4.9. Enzyme Activity Assay for Sphingomyelinases (SMases)
Activities of acidic or neutral SMases were assessed, as described previously [32]. Briefly, cells suspended in appropriate SMase assay buffers (acdic SMase buffer: 250 mM sodium-acetate, 0.2% Triton X-100, pH 4.5 or neutral SMase buffer: 20 mM HEPES, 0.2% Triton X-100, pH 7.4) were incubated with 5 nmol of C12-sphingomyeline for 20 min at 37 °C. The reaction was stopped by the addition of CHCl3: CH3OH (2:1, v/v), and the organic phases were removed under N2 gas.

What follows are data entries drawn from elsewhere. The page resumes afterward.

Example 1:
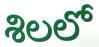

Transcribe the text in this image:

శిలలో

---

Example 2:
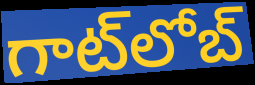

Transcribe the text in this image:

గాట్‍లోబ్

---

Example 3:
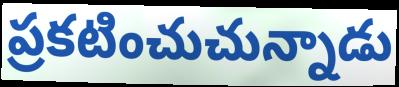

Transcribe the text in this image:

ప్రకటించుచున్నాడు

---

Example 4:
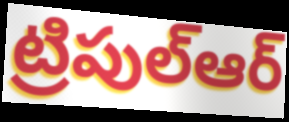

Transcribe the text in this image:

ట్రిపుల్ఆర్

The residues then were resuspended in MeOH and applied onto LC-MS/MS system. The activities of both SMases are expressed as pmol (C12-ceramide) per mg protein per min.

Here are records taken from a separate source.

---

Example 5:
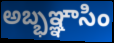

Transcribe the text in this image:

అబ్భఞ్ఞాసిం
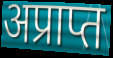
अप्राप्त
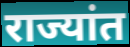
राज्यांत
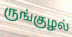
ருங்குழல்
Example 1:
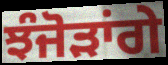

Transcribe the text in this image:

ਝੰਜੋੜਾਂਗੇ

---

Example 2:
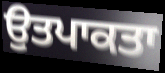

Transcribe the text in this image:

ਉਤਪਾਕਤਾ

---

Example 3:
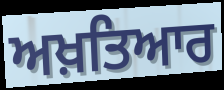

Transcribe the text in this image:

ਅਖ਼ਤਿਆਰ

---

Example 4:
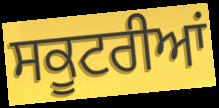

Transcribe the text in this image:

ਸਕੂਟਰੀਆਂ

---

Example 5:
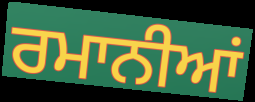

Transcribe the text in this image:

ਰਮਾਨੀਆਂ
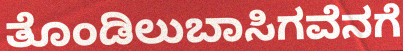
ತೊಂಡಿಲುಬಾಸಿಗವೆನಗೆ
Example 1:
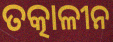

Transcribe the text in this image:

ତତ୍କାଳୀନ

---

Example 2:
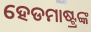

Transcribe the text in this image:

ହେଡମାଷ୍ଟ୍ରଙ୍କ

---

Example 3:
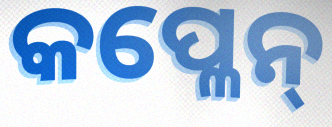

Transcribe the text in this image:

କପ୍ଳେନ୍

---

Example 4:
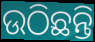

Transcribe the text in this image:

ଉଠିଛନ୍ତି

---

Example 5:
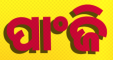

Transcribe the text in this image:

ପାଂଜି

4.10. Statistical Analyses
Results were expressed as the mean ± standard deviation (SD). Statistical analyses were performed using the Prism Version 6.0 Software (GraphPad Software, San Diego, CA, USA). Significance between groups was determined by unpaired Student t test. The P values were set at <0.01.
Acknowledgments
We gratefully thank Joan Wakefield for superb editorial assistance (University of California, San Francisco).
Abbreviations
APO | Apocynin |
DCFH-DA | 2′,7′-dichlorodihydrofluorescein diacetate |
DPE | Diesel particulate extract |
FA | Fatty acid |
JNK | c-jun kinase |
KC | Keratinocytes |
LDH | Lactate dehydrogenase |
MRM | Multiple reaction monitoring mode |
NAC | N-Acetylcysteine |
NADPH | Nicotinamide adenine dinucleotide phosphate |
NOX | NADPH oxidase |
PAH | Polyaromatic hydrocarbon |
PI3K/PKB | Phosphoinositide 3-kinase/ Protein kinase B |
ROS | Reactive oxygen species |
SAPK | Stress-activated protein kinase |
SMase | Sphingomyelinase |
S1P | Sphingosine-1-phosphate |
WST | Water-soluble tetrazolium salt |
Author Contributions
Conceptualization, H.-S.L., H.Y.P., K.-O.S. and K.P.; Data curation, H.-S.L., H.Y.P., S.P.K. and K.-O.S.; Formal analysis, H.-S.L., H.Y.P., S.P.K., B.K., Y.L., S.K. and K.-O.S.; Funding acquisition, H.Y.P. and K.P.; Investigation, H.-S.L., H.Y.P., S.P.K., B.K., Y.L., S.K. and K.O.S.; Methodology, H.-S.L., H.Y.P., S.P.K. and K.O.S.; Project administration, H.Y.P., K.-O.S. and K.P.; Resources, H.S.L., H.Y.P., and S.P.K.; Supervision, K.P.; Writing–original draft, K.-O.S. and K.P.; Writing–review & editing, H.-S.L., H.Y.P., S.P.K., B.K., Y.L., S.K. and K.-O.S. and K.P. All authors have read and agreed to the published version of the manuscript.
Funding
This research was supported by Basic Science Research Program through the National Research Foundation of Korea (NRF) funded by the Ministry of Education (2018R1D1A1B07050504), by a grant from the National Institute of Biological Resources (NIBR), funded by the Ministry of Environment (MOE) of the Republic of Korea (NIBR202018101).
Conflicts of Interest
H.-S.L. and S.P.K. are current employees of Chungdam CDC JNPharm LLC. Other authors have no conflict of interest to declare.